When I first became interested in neuroscience, someone sent me a science-fiction story about a scientists who dissects his own brain. In “Exhalation,” by Ted Chiang, brains are made of gold leaf, and the prevailing theory of memory holds that our experiences are engraved on these sheets. The narrator of the story reveals that soon there will be no consciousness, due to a lack of air pressure that needs to flutter through the brain, and he is writing a testament for other inhabitants of the universe—us—to find. “Through the act of reading my words,” he writes, “the patterns that form your thoughts become an imitation of the patterns that once formed mine. And in that way I live again, through you.” Chiang’s collection Story of Your Life is definitely worth reading; the title story, in which a narrator weaves together the birth and death of her daughter together with the visit of an alien race whose unique language reflects their simultaneous sense of time, is almost a masterpiece. Amy Adams, Jeremy Renner, and Forest Whitaker are attached to the film project, which sold at the 2014 Cannes Film Festival to Paramount Pictures and is expected to release in 2016, directed by Dennis Villanueve.

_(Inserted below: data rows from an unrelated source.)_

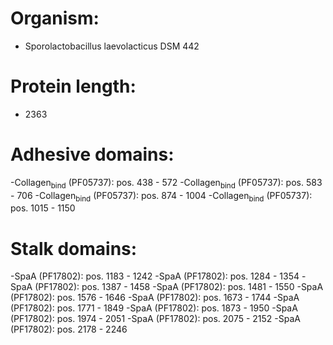 * Organism:
- Sporolactobacillus laevolacticus DSM 442
* Protein length:
- 2363
* Adhesive domains:
-Collagen_bind (PF05737): pos. 438 - 572
-Collagen_bind (PF05737): pos. 583 - 706
-Collagen_bind (PF05737): pos. 874 - 1004
-Collagen_bind (PF05737): pos. 1015 - 1150
* Stalk domains:
-SpaA (PF17802): pos. 1183 - 1242
-SpaA (PF17802): pos. 1284 - 1354
-SpaA (PF17802): pos. 1387 - 1458
-SpaA (PF17802): pos. 1481 - 1550
-SpaA (PF17802): pos. 1576 - 1646
-SpaA (PF17802): pos. 1673 - 1744
-SpaA (PF17802): pos. 1771 - 1849
-SpaA (PF17802): pos. 1873 - 1950
-SpaA (PF17802): pos. 1974 - 2051
-SpaA (PF17802): pos. 2075 - 2152
-SpaA (PF17802): pos. 2178 - 2246

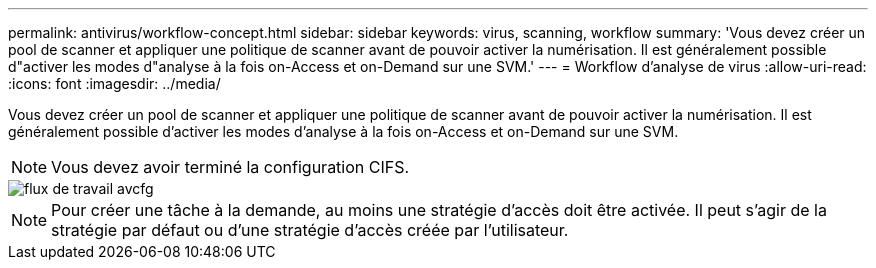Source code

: ---
permalink: antivirus/workflow-concept.html 
sidebar: sidebar 
keywords: virus, scanning, workflow 
summary: 'Vous devez créer un pool de scanner et appliquer une politique de scanner avant de pouvoir activer la numérisation. Il est généralement possible d"activer les modes d"analyse à la fois on-Access et on-Demand sur une SVM.' 
---
= Workflow d'analyse de virus
:allow-uri-read: 
:icons: font
:imagesdir: ../media/


[role="lead"]
Vous devez créer un pool de scanner et appliquer une politique de scanner avant de pouvoir activer la numérisation. Il est généralement possible d'activer les modes d'analyse à la fois on-Access et on-Demand sur une SVM.


NOTE: Vous devez avoir terminé la configuration CIFS.

image::../media/avcfg-workflow.gif[flux de travail avcfg]


NOTE: Pour créer une tâche à la demande, au moins une stratégie d'accès doit être activée. Il peut s'agir de la stratégie par défaut ou d'une stratégie d'accès créée par l'utilisateur.
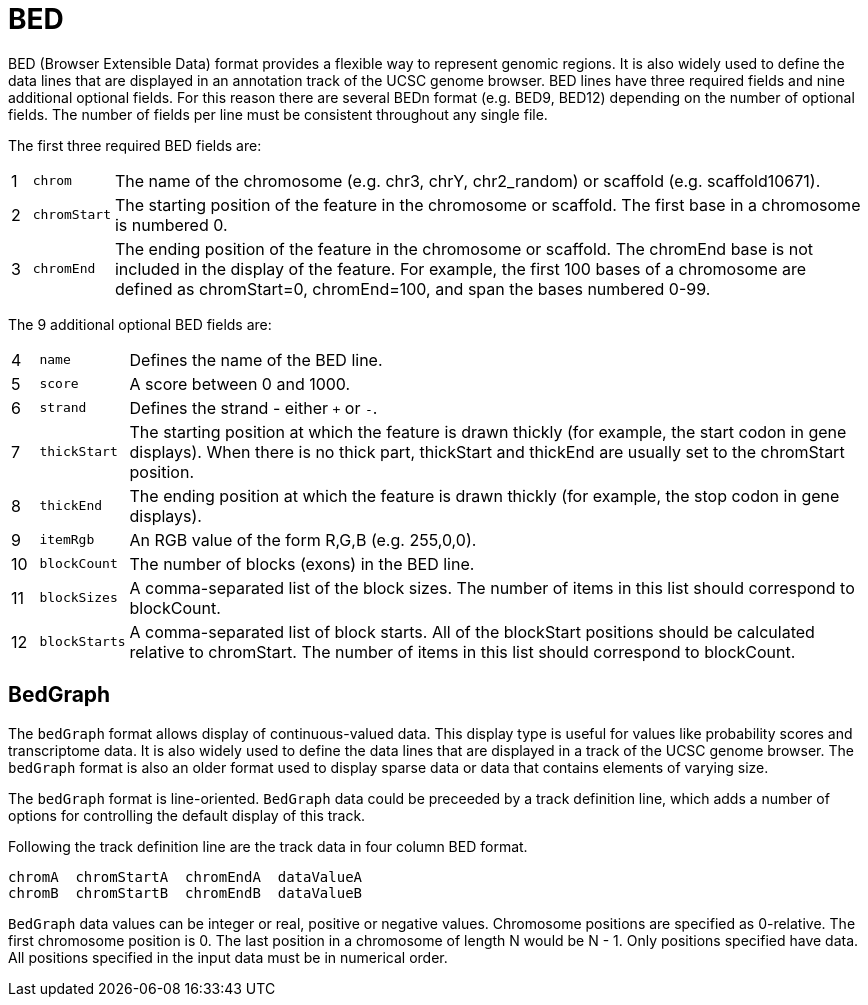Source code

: = BED
:bed-format: https://genome.ucsc.edu/FAQ/FAQformat.html#format1

BED (Browser Extensible Data) format provides a flexible way to represent genomic regions. It is also widely used to define the
data lines that are displayed in an annotation track of the UCSC genome browser. BED lines have three required fields and nine
additional optional fields. For this reason there are several BEDn format (e.g. BED9, BED12) depending on the number of optional
fields. The number of fields per line must be consistent throughout any single file.

The first three required BED fields are:

[cols="1,l,1",options="autowidth"]
|===
| [red]#{counter:index}# | chrom      | The name of the chromosome (e.g. chr3, chrY, chr2_random) or scaffold (e.g. scaffold10671).
| [red]#{counter:index}# | chromStart | The starting position of the feature in the chromosome or scaffold. The first base in a chromosome is numbered 0.
| [red]#{counter:index}# | chromEnd   | The ending position of the feature in the chromosome or scaffold. The chromEnd base is not included in the display of the feature. For example, the first 100 bases of a chromosome are defined as chromStart=0, chromEnd=100, and span the bases numbered 0-99.
|===

The 9 additional optional BED fields are:

[cols="1,l,1",options="autowidth"]
|===
| [red]#{counter:index}# | name        | Defines the name of the BED line.
| [red]#{counter:index}# | score       | A score between 0 and 1000.
| [red]#{counter:index}# | strand      | Defines the strand - either `+` or `-`.
| [red]#{counter:index}# | thickStart  | The starting position at which the feature is drawn thickly (for example, the start codon in gene displays). When there is no thick part, thickStart and thickEnd are usually set to the chromStart position.
| [red]#{counter:index}# | thickEnd    | The ending position at which the feature is drawn thickly (for example, the stop codon in gene displays).
| [red]#{counter:index}# | itemRgb     | An RGB value of the form R,G,B (e.g. 255,0,0).
| [red]#{counter:index}# | blockCount  | The number of blocks (exons) in the BED line.
| [red]#{counter:index}# | blockSizes  | A comma-separated list of the block sizes. The number of items in this list should correspond to blockCount.
| [red]#{counter:index}# | blockStarts | A comma-separated list of block starts. All of the blockStart positions should be calculated relative to chromStart. The number of items in this list should correspond to blockCount.
|===

== BedGraph

The `bedGraph` format allows display of continuous-valued data. This display type is useful for values like probability scores and transcriptome data. It is also widely used to define the data lines that are displayed in a track of the UCSC genome browser. The `bedGraph` format is also an older format used to display sparse data or data that contains elements of varying size.

The `bedGraph` format is line-oriented. `BedGraph` data could be preceeded by a track definition line, which adds a number of options for controlling the default display of this track.

Following the track definition line are the track data in four column BED format.

----
chromA  chromStartA  chromEndA  dataValueA
chromB  chromStartB  chromEndB  dataValueB
----

`BedGraph` data values can be integer or real, positive or negative values. Chromosome positions are specified as 0-relative. The first chromosome position is 0. The last position in a chromosome of length N would be N - 1. Only positions specified have data. All positions specified in the input data must be in numerical order.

Image credit: Peter Gamlen for The Guardian
Nautilus has a fascinating article about the psychologist Julian Jaynes, author of the influential cult classic The Origin of Consciousness in the Breakdown of the Bicameral Mind. In it, he argues that ancient peoples were not conscious; one half of their mind spoke to the other with ugidance in the voice of the gods until about 3000 years ago, when self-awareness emerged. Jaynes conducted animal behavior research as a graduate student at Yale before moving to England to become a playwright and actor. “O, what a world of unseen visions and heard silences,” his only book begins, “this insubstantial country of the mind!” Jaynes’ theory treats consciousness as a cultural rather than biological phenomenon, which is not a popular view these days. However, more than one neuroscientist that I know has cited Julian Jaynes and his The Origin of Consciousness as an inspiration for entering the field.
Happy Birthday to Santiago Ramón y Cajal, “the father of modern neuroscience,” who would be 163 today. Cajal was born in Petilla de Aragón, a tiny village high in the mountains of northern Spain. On this same date, when he turned 36, Cajal declared the independence of the nerve cell in his self-published journal Revista Trimestral de Histología normal y patológia. (Images courtesy of the Cajal Institute in Madrid.)
For those of you who haven’t heard of SciArt in America, a new organization founded by Julia Buntaine, check it out! They have a magazine (submit to their Flash Fiction contest) and put on events based in New York City.
(The famous patient H.M. as a young man.)
The new STEM podcast Transistor, presented by the Public Radio Exchange (PRX) and funded by the Alfred P. Sloan Foundation, has released new neuroscience episodes called Totally Cerebral. The host, Wendy Suzuki, is a scientist at NYU who studies learning, memory, and cognition. In a review of the first two episodes, The A.V. Club called the show “gripping and immediate the way the best sort of storytelling podcast can be, as these scientists are not only bright but personable and emotionally connected to their studies.” Part 1 is titled “Untangling the Mystery of Memory,” and Part 2 is titled “The Man Without a Memory.” Earlier podcasts feature astrophysicist Michele Thaller and biologist Christina Agapakis.